Work to be completed - Please retype the listing exactly as it appears, skipping each picture.

Input data -
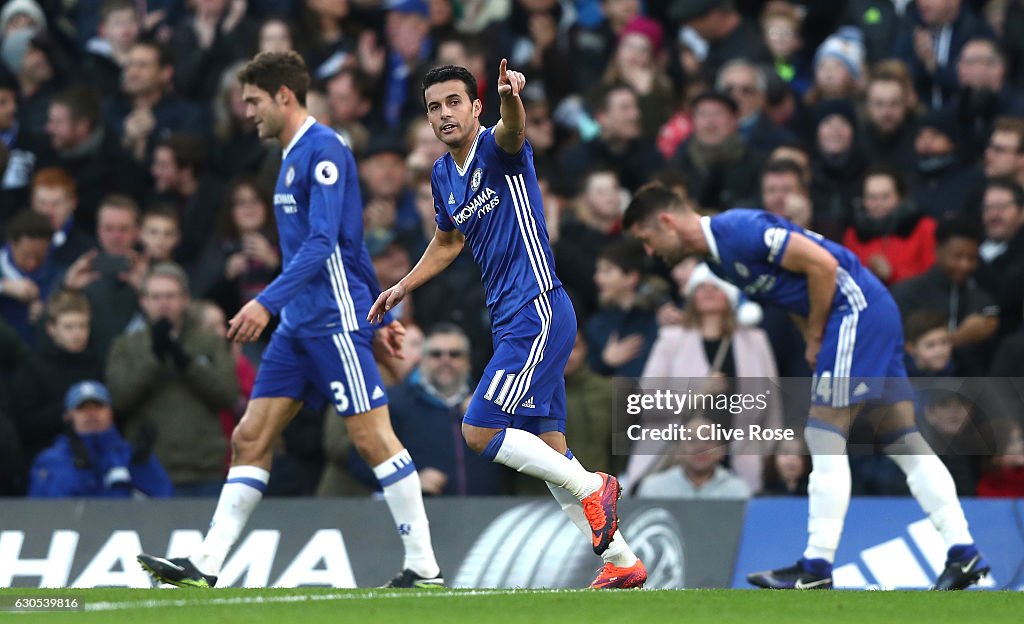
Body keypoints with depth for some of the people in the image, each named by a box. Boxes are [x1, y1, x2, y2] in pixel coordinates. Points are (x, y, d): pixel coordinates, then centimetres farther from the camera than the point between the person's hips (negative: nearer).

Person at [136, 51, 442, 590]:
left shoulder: (323, 149, -12)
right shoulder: (293, 156, 18)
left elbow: (323, 243, -21)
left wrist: (267, 302, -26)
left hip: (335, 320, -10)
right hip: (298, 325, 10)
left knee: (372, 437, -8)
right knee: (250, 438, 4)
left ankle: (424, 567, -4)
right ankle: (205, 565, 2)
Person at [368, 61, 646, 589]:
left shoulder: (496, 148, -11)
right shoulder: (442, 177, 12)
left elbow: (512, 131, -37)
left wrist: (510, 98, -59)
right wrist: (402, 288, 25)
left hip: (538, 310, -9)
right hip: (510, 321, 9)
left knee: (480, 432, -15)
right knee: (546, 449, 9)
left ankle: (591, 487, -2)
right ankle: (622, 561, 14)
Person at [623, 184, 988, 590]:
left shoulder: (738, 231, -16)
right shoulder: (717, 256, 15)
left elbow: (822, 264, -19)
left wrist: (815, 337, -10)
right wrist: (814, 344, 9)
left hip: (856, 308, -10)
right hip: (875, 313, 10)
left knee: (825, 438, -10)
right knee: (904, 442, 6)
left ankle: (817, 568, -10)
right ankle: (963, 554, 3)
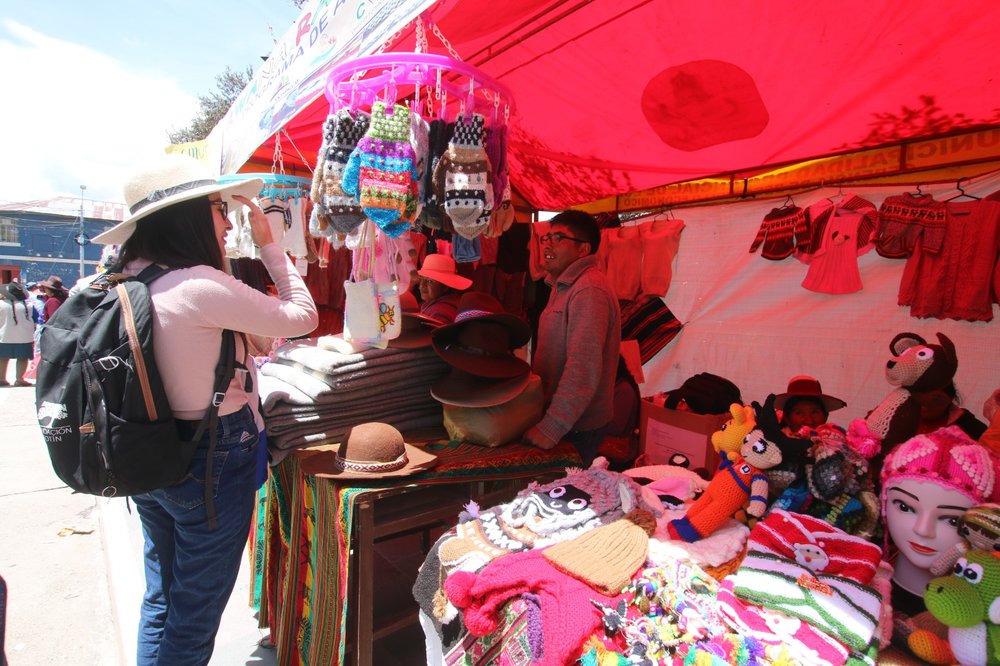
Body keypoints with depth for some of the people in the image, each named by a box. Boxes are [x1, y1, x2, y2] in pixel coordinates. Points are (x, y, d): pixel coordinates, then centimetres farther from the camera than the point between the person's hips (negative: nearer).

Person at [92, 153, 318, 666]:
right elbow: (303, 316, -16)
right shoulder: (200, 286, -24)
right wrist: (268, 243, -8)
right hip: (212, 463, -8)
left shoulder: (127, 280, 0)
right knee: (195, 615, 12)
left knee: (160, 601, 25)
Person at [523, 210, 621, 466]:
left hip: (577, 428, -9)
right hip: (557, 418, 9)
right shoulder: (564, 286, 14)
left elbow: (583, 372, -28)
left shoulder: (589, 291, -20)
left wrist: (546, 433, -28)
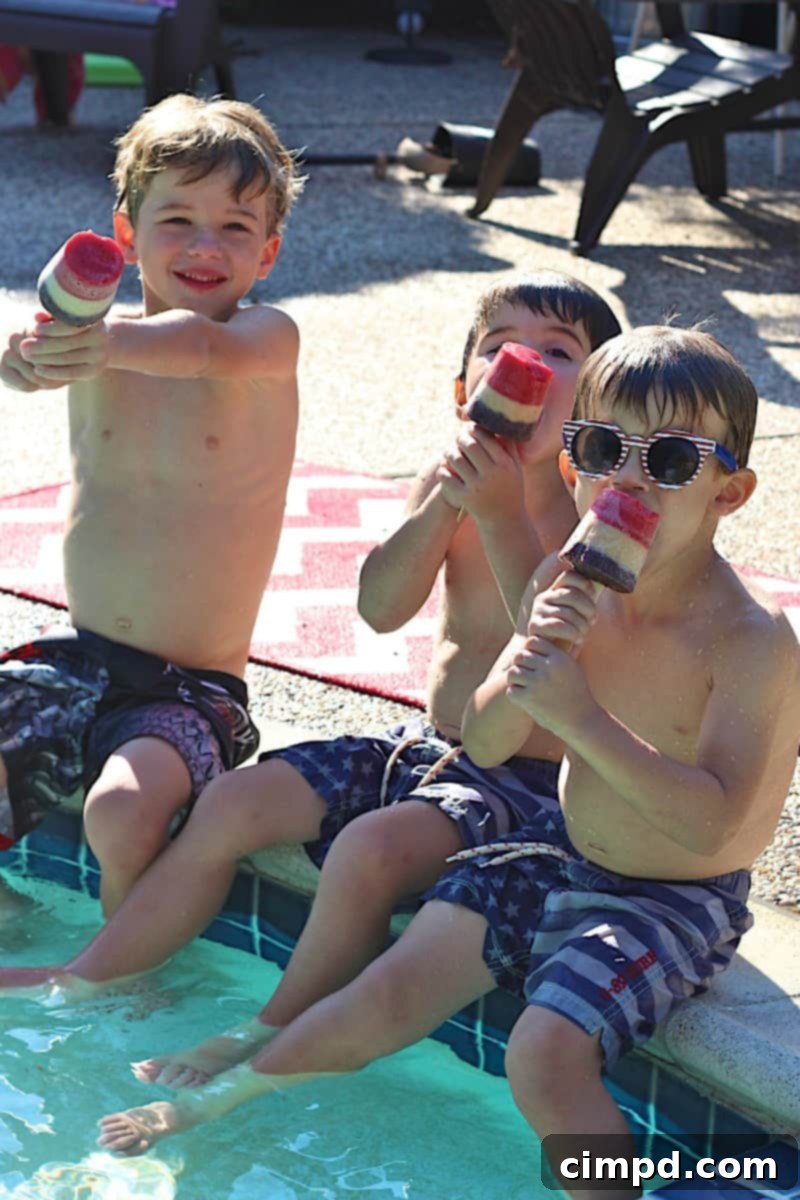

The completed task -
Body keypoints with depth for some of the people in the image, each named by a box. Boxes are [x1, y1, x2, y2] in pixel coordinates. Points are (x, y, d): pixel coordinates, then centimetres farther from the camera than the point between the person's hips (negative: nearer).

Person at [136, 51, 442, 590]:
left shoulder: (323, 149, -12)
right shoulder: (293, 156, 18)
left elbow: (323, 243, -21)
left wrist: (267, 302, -26)
left hip: (335, 320, -10)
right hip: (298, 325, 10)
left knee: (372, 437, -8)
right knee: (250, 438, 4)
left ankle: (424, 567, -4)
right ankle: (205, 565, 2)
Person at [368, 61, 646, 589]:
left shoulder: (496, 148, -11)
right shoulder: (442, 177, 12)
left elbow: (512, 131, -37)
left wrist: (510, 98, -59)
right wrist: (402, 288, 25)
left hip: (538, 310, -9)
right hip: (510, 321, 9)
left knee: (480, 432, -15)
right knee: (546, 449, 9)
left ankle: (591, 487, -2)
right ankle: (622, 561, 14)
Person at [623, 184, 988, 590]:
left shoulder: (738, 231, -16)
right shoulder: (717, 256, 15)
left elbow: (822, 264, -19)
left wrist: (815, 337, -10)
right wrist: (814, 344, 9)
left hip: (856, 308, -10)
right hip: (875, 313, 10)
left knee: (825, 438, -10)
right knee: (904, 442, 6)
left ankle: (817, 568, -10)
right ankle: (963, 554, 3)
Body keypoints with depth for some of the people in the image, each named by a box. Boxes are [x1, y1, x2, y2] in pixel coordinates. Points are (x, y, d): pixel coordinates, then centimetres farther from the camera than the point between the person's hips (negative: nearer).

Person at [92, 153, 318, 666]:
right elbow: (303, 316, -16)
right shoulder: (200, 286, -24)
right wrist: (268, 243, -8)
right hip: (212, 463, -8)
left shoulder: (127, 280, 0)
right knee: (195, 615, 12)
left knee: (160, 601, 25)
Person at [523, 210, 621, 466]:
left hip: (577, 428, -9)
right hip: (557, 418, 9)
right shoulder: (564, 286, 14)
left elbow: (583, 372, -28)
left shoulder: (589, 291, -20)
left wrist: (546, 433, -28)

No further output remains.